Break-Even Calculator — South Africa

Calculate your break-even point in units and revenue. Find your contribution margin and margin of safety.

Last updated: May 2026

R

Rent, salaries, insurance, subscriptions — costs that don't change with sales volume.

R

Materials, packaging, commissions — per unit sold.

R

The price you charge customers (incl. VAT if applicable).

Calculates the minimum sales volume and revenue your business needs to cover all costs — the point where you are neither making a profit nor a loss. Enter your fixed costs, variable cost per unit, and selling price per unit. The calculator shows your break-even in units, rand revenue, and your current margin of safety if you enter an actual sales figure.

Key inputs explained

Fixed costs
Costs that do not change with sales volume — rent, salaries, insurance, subscriptions, loan repayments. These must be covered regardless of how much you sell.
Variable cost per unit
The direct cost to produce or deliver one unit — materials, packaging, direct labour, commissions. This scales proportionally with sales.
Selling price per unit
The price you charge per unit sold, excluding VAT if you are VAT-registered.

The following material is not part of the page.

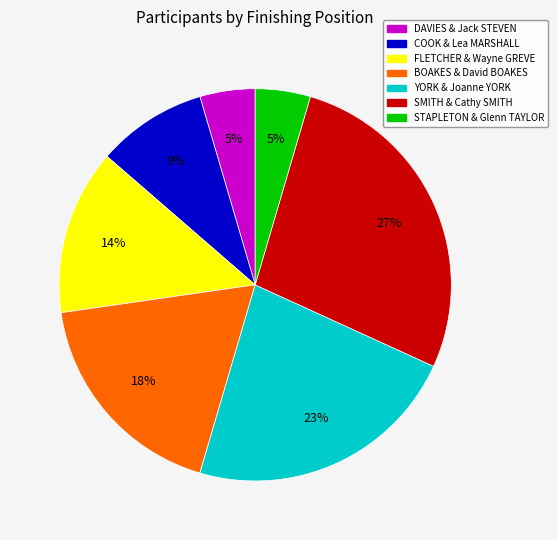

To the nearest percent, what is the average slice percentage?

14%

Your break-even point shifts every time you change your pricing or cost structure. If you are considering a price increase, even a small one can dramatically lower your break-even volume — which is often more powerful than trying to cut costs. Use this calculator to test both levers before deciding.

Frequently Asked Questions

Break-even analysis identifies the point at which total revenue equals total costs — you are neither making a profit nor a loss. Below break-even you are losing money; above it you are profitable. It is a fundamental planning tool for any business to understand minimum viable sales volume and pricing decisions.

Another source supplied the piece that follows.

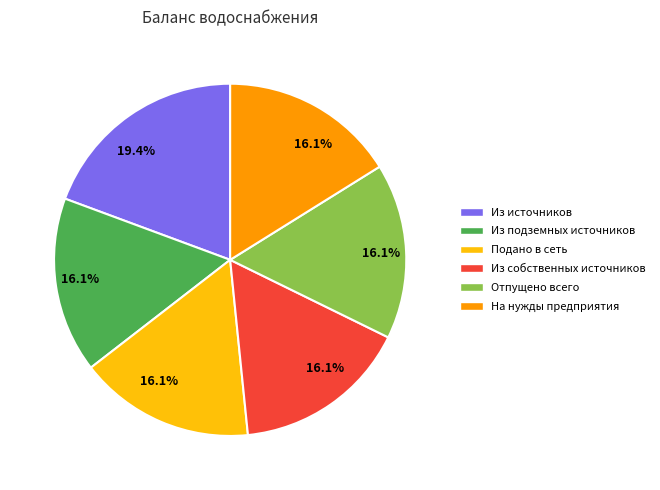

Is there any slice that represents more than half of the pie?

No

Contribution margin = Selling price per unit minus Variable cost per unit. It represents what each unit sold contributes toward covering fixed costs and eventually generating profit. A higher contribution margin means fewer units need to be sold to break even. Contribution margin as a percentage of selling price is the contribution margin ratio.

The margin of safety is the difference between your actual (or projected) sales and the break-even sales level — expressed in rands or as a percentage. It shows how much sales can fall before you start making a loss. A margin of safety of 20% means sales can decline by 20% before you reach break-even.